See Nick Clark, New Digital Archive Will Allow Public to View Wills of Historic Names, The Independent, Dec. 27, 2014.
Sunday, December 14, 2014
If you search for the late actor and comedian Robin Williams on Facebook you will likely come across an invitation to “connect” with him. However, this could be difficult as the beloved Academy Award winner passed away four months ago. His page is now set up to receive tributes from his large fan base.
While Williams’ page is dedicated to him for well-wishes, it would be almost impossible for your family or estate executors to access your social media, email and online entertainment or financial accounts. Under current law, it is illegal to access another’s digital accounts without the person’s prior approval, and many online companies keep the deceased’s logins and passwords confidential, even from family members.
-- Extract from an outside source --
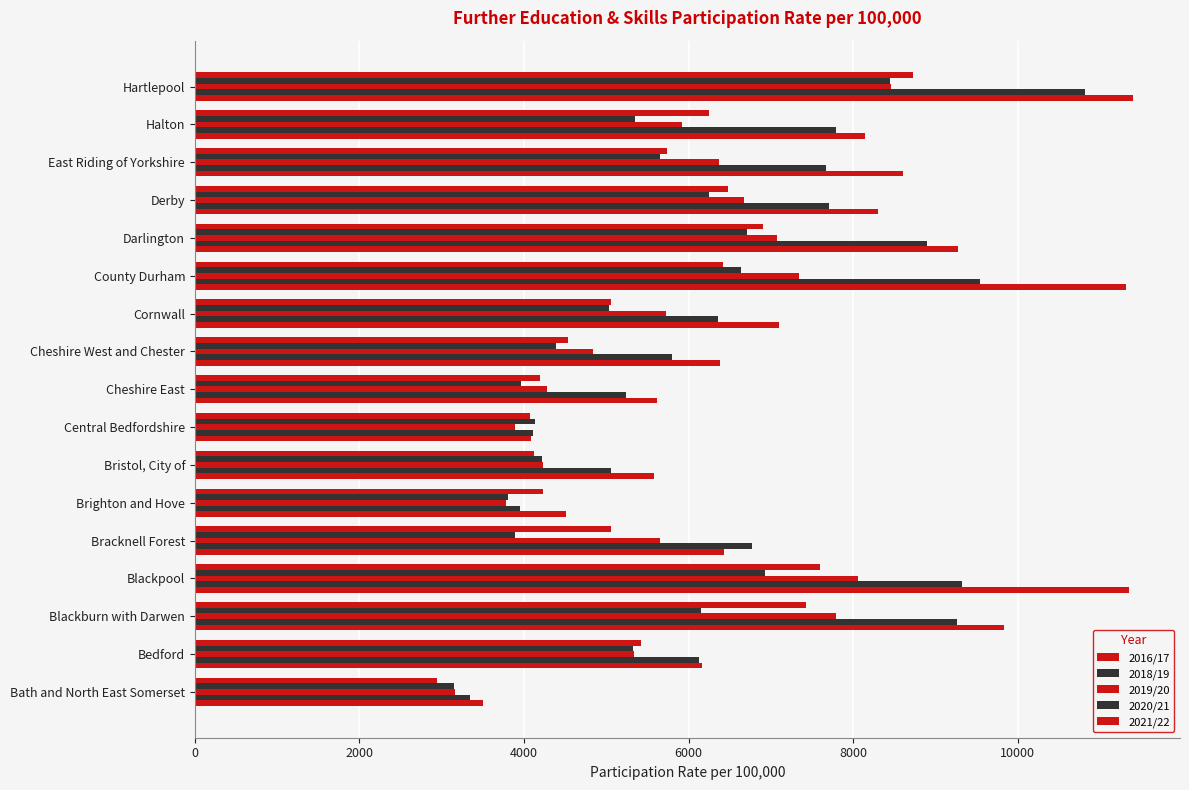

Count the number of categories in the chart.

17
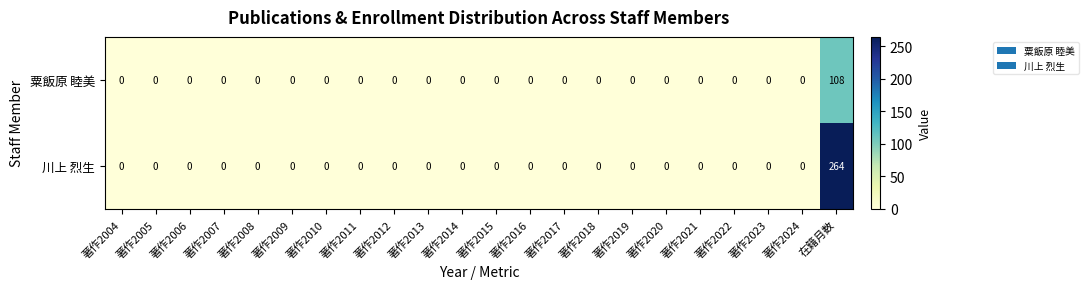

At how many categories does at least one series exceed 117?

1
State Senator Dorothy Hukill seeks to clarify this digital-age issue. The Port Orange Republican has filed a bill that would allow designated individuals to access the digital accounts of people who have died or become incapacitated. This year, Delaware became the first state to pass such a law.
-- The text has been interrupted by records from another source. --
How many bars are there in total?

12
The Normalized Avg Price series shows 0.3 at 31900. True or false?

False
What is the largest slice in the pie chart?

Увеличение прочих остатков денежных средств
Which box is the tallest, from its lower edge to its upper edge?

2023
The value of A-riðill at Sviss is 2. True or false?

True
Under Hukill’s bill, an executor, personal representative, trustee or guardian would treat electronic property as part of an estate’s assets, and those representatives could inventory the digital accounts as with other physical assets and dispose of them properly. In order to gain access to the accounts, a request would be sent to companies that act as custodians, such as Google or Facebook.
See Access Bill: Clarify Online Life After Death, The Ledger, Dec. 13, 2014.
Special thanks to Brian Cohan (Attorney at Law, Law Offices of Brian J. Cohan, P.C.) for bringing this article to my attention.
Thursday, December 11, 2014
Recently, Apple and Facebook made news for paying the expenses for their female employees to freeze their eggs. While you probably did not think this is something that could have any effect on your estate plan, if you have a daughter or granddaughter, you may be mistaken.
If someone in your family decides to use assisted reproductive technology and freeze eggs, you will need to consider whether to include unborn decedents in your estate plan. Now that Apple and Facebook are offering egg-freezing coverage, other employers are likely to follow.
In terms of estate planning, children, descendants, and heirs refer to people who are genetically, biologically or legally related to you. However, egg freezing increases the probability that you will have a descendant who is neither genetically nor biologically related to you. Thus, you must decide whether to include him or her in your estate.
Ignoring how assisted reproductive technology could play a role in your estate plan can be detrimental. Someone you may want to include as an heir could be wrongly excluded. By specifying whom you do and do not want to include, you maintain control over your estate.
See Next Avenue, How Freezing Eggs Can Affect Your Estate Plan, Forbes, Dec. 10, 2014.